#### [Exercise instructions]
Give a bare count of the lines with "nach" in the material below.

#### [Information given]

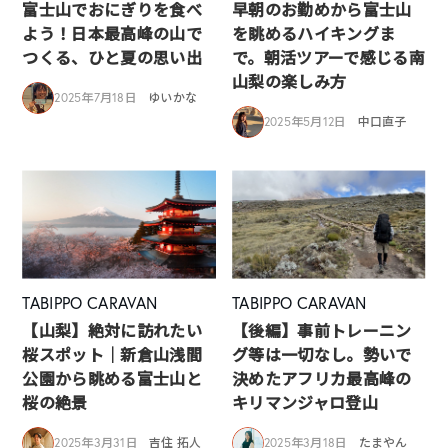
富士山でおにぎりを食べ
早朝のお勤めから富士山
よう！日本最高峰の山で
を眺めるハイキングま
つくる、ひと夏の思い出
で。朝活ツアーで感じる南
山梨の楽しみ方
2025年7月18日
ゆいかな
2025年5月12日
中口直子
TABIPPO CARAVAN
TABIPPO CARAVAN
【山梨】絶対に訪れたい
【後編】事前トレーニン
桜スポット｜新倉山浅間
グ等は一切なし。勢いで
公園から眺める富士山と
決めたアフリカ最高峰の
桜の絶景
キリマンジャロ登山
2025年3月31日
吉住 拓人
2025年3月18日
たまやん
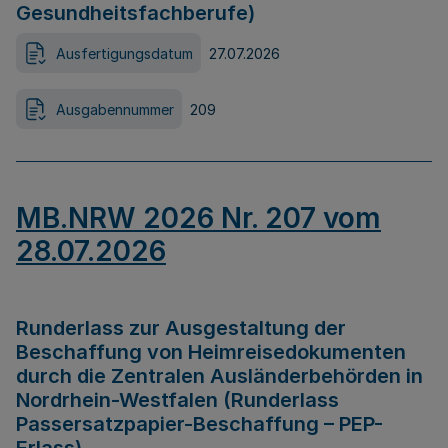
Gesundheitsfachberufe)
Ausfertigungsdatum
27.07.2026
Ausgabennummer
209
MB.NRW 2026 Nr. 207 vom
28.07.2026
Runderlass zur Ausgestaltung der
Beschaffung von Heimreisedokumenten
durch die Zentralen Ausländerbehörden in
Nordrhein-Westfalen (Runderlass
Passersatzpapier-Beschaffung – PEP-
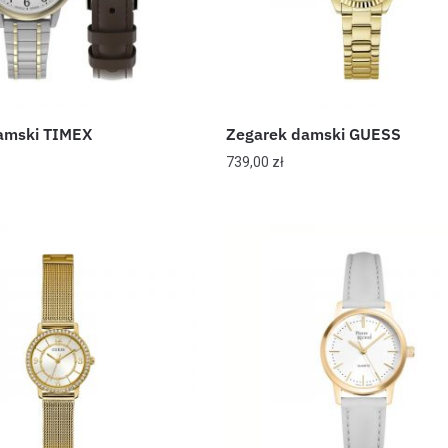
amski TIMEX
Zegarek damski GUESS
739,00
zł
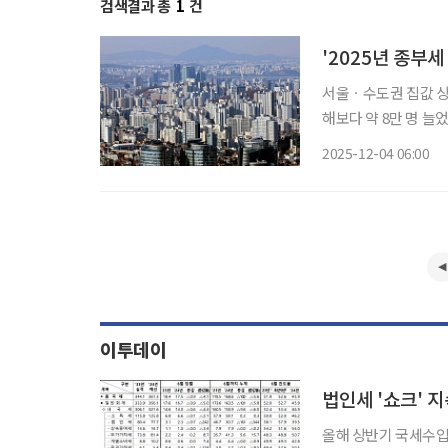
검색결과 총
1
건
'2025년 종부세
서울ㆍ수도권 집값 상
해보다 약 8만 명 늘
과세기준일은 6월 1일이며, 납부기한
2025-12-04 06:00
억 원 수준) 이하 1
이투데이
법인세 '쇼크' 
올해 상반기 국세수입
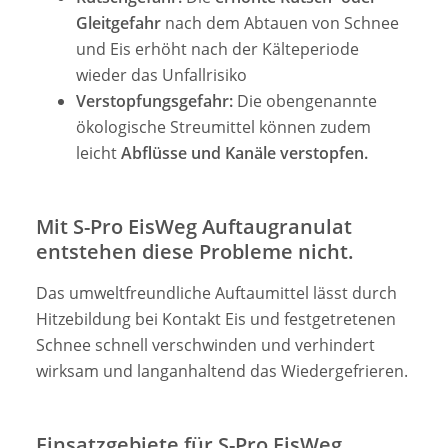
Gleitgefahr
nach dem Abtauen von Schnee
und Eis erhöht nach der Kälteperiode
wieder das Unfallrisiko
Verstopfungsgefahr:
Die obengenannte
ökologische Streumittel können zudem
leicht
Abflüsse und Kanäle verstopfen.
Mit S-Pro EisWeg Auftaugranulat
entstehen diese Probleme nicht.
Das umweltfreundliche Auftaumittel lässt durch
Hitzebildung bei Kontakt Eis und festgetretenen
Schnee schnell verschwinden und verhindert
wirksam und langanhaltend das Wiedergefrieren.
Einsatzgebiete für S-Pro EisWeg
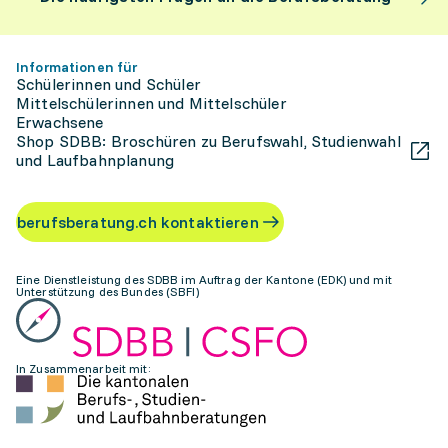
Informationen für
Schülerinnen und Schüler
Mittelschülerinnen und Mittelschüler
Erwachsene
Shop SDBB: Broschüren zu Berufswahl, Studienwahl
und Laufbahnplanung
berufsberatung.ch kontaktieren
Eine Dienstleistung des SDBB im Auftrag der Kantone (EDK) und mit
Unterstützung des Bundes (SBFI)
In Zusammenarbeit mit:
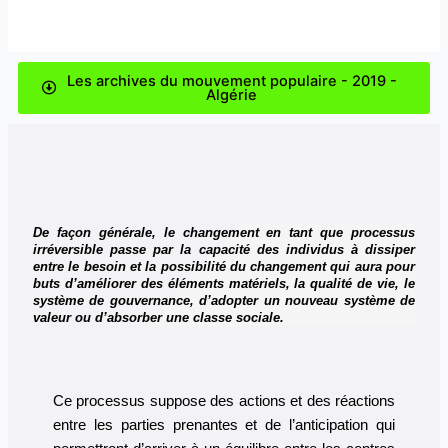
Les archives du mouvement populaire - 2019 -
Algérie
De façon générale, le changement en tant que processus
irréversible passe par la capacité des individus à dissiper
entre le besoin et la possibilité du changement qui aura pour
buts d’améliorer des éléments matériels, la qualité de vie, le
système de gouvernance, d’adopter un nouveau système de
valeur ou d’absorber une classe sociale.
Ce processus suppose des actions et des réactions
entre les parties prenantes et de l’anticipation qui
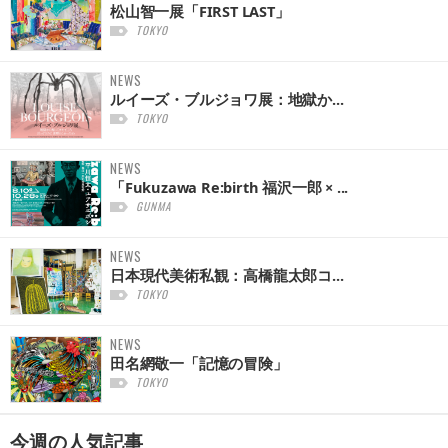
松山智一展「FIRST LAST」
TOKYO
NEWS
ルイーズ・ブルジョワ展：地獄か...
TOKYO
NEWS
「Fukuzawa Re:birth 福沢一郎 × ...
GUNMA
NEWS
日本現代美術私観：高橋龍太郎コ...
TOKYO
NEWS
田名網敬一「記憶の冒険」
TOKYO
今週の
人気記事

#### [Solution to this exercise]
2